━━━ Dataset content ━━━

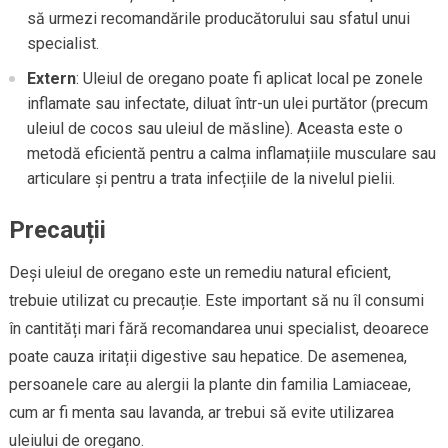
să urmezi recomandările producătorului sau sfatul unui
specialist.
Extern
: Uleiul de oregano poate fi aplicat local pe zonele
inflamate sau infectate, diluat într-un ulei purtător (precum
uleiul de cocos sau uleiul de măsline). Aceasta este o
metodă eficientă pentru a calma inflamațiile musculare sau
articulare și pentru a trata infecțiile de la nivelul pielii.
Precauții
Deși uleiul de oregano este un remediu natural eficient,
trebuie utilizat cu precauție. Este important să nu îl consumi
în cantități mari fără recomandarea unui specialist, deoarece
poate cauza iritații digestive sau hepatice. De asemenea,
persoanele care au alergii la plante din familia Lamiaceae,
cum ar fi menta sau lavanda, ar trebui să evite utilizarea
uleiului de oregano.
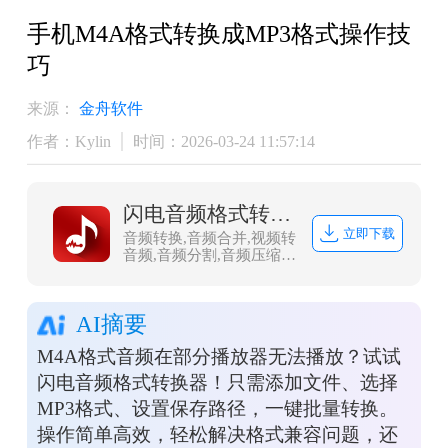
手机M4A格式转换成MP3格式操作技
巧
来源：
金舟软件
作者：Kylin
时间：2026-03-24 11:57:14
闪电音频格式转换器
立即下载
音频转换,音频合并,视频转
音频,音频分割,音频压缩,
视频音频提取，闪电音频
格式转换器是一款多功能
的音乐音频转换软件，集
AI摘要
合了音频格式转换、音频
合并、视频音频提取、音
M4A格式音频在部分播放器无法播放？试试
频分割、音频压缩、视频
转音频，调整声音大小等
闪电音频格式转换器！只需添加文件、选择
多种功能。
MP3格式、设置保存路径，一键批量转换。
操作简单高效，轻松解决格式兼容问题，还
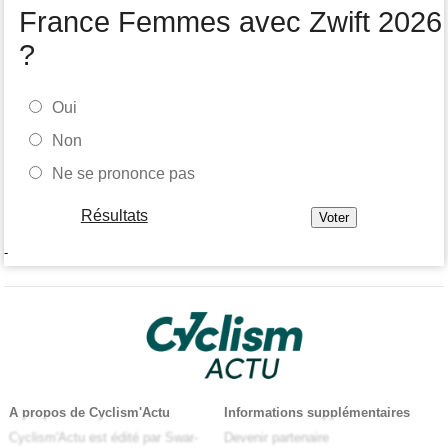
France Femmes avec Zwift 2026
?
Oui
Non
Ne se prononce pas
Résultats
-
A propos de Cyclism'Actu
Informations supplémentaires
Cyclism'Actu est édité par Swar-
Devenir partenaire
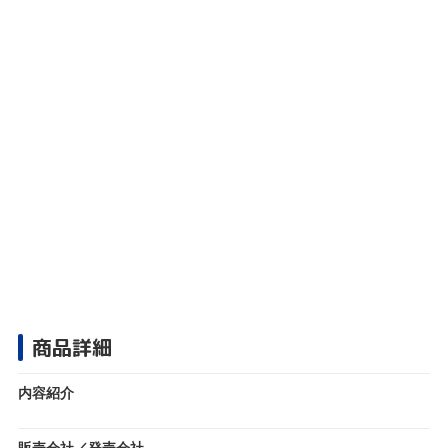
商品詳細
内容紹介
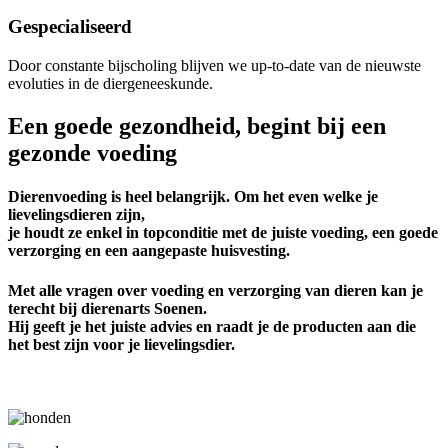
Gespecialiseerd
Door constante bijscholing blijven we up-to-date van de nieuwste
evoluties in de diergeneeskunde.
Een goede gezondheid, begint bij een
gezonde voeding
Dierenvoeding is heel belangrijk. Om het even welke je
lievelingsdieren zijn,
je houdt ze enkel in topconditie met de juiste voeding, een goede
verzorging en een aangepaste huisvesting.
Met alle vragen over voeding en verzorging van dieren kan je
terecht bij dierenarts Soenen.
Hij geeft je het juiste advies en raadt je de producten aan die
het best zijn voor je lievelingsdier.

━━━

## Exercise instructions
Scan the records above and report every line with the string "oregano".

## Solution to this problem
: Uleiul de oregano poate fi aplicat local pe zonele
Deși uleiul de oregano este un remediu natural eficient,
uleiului de oregano.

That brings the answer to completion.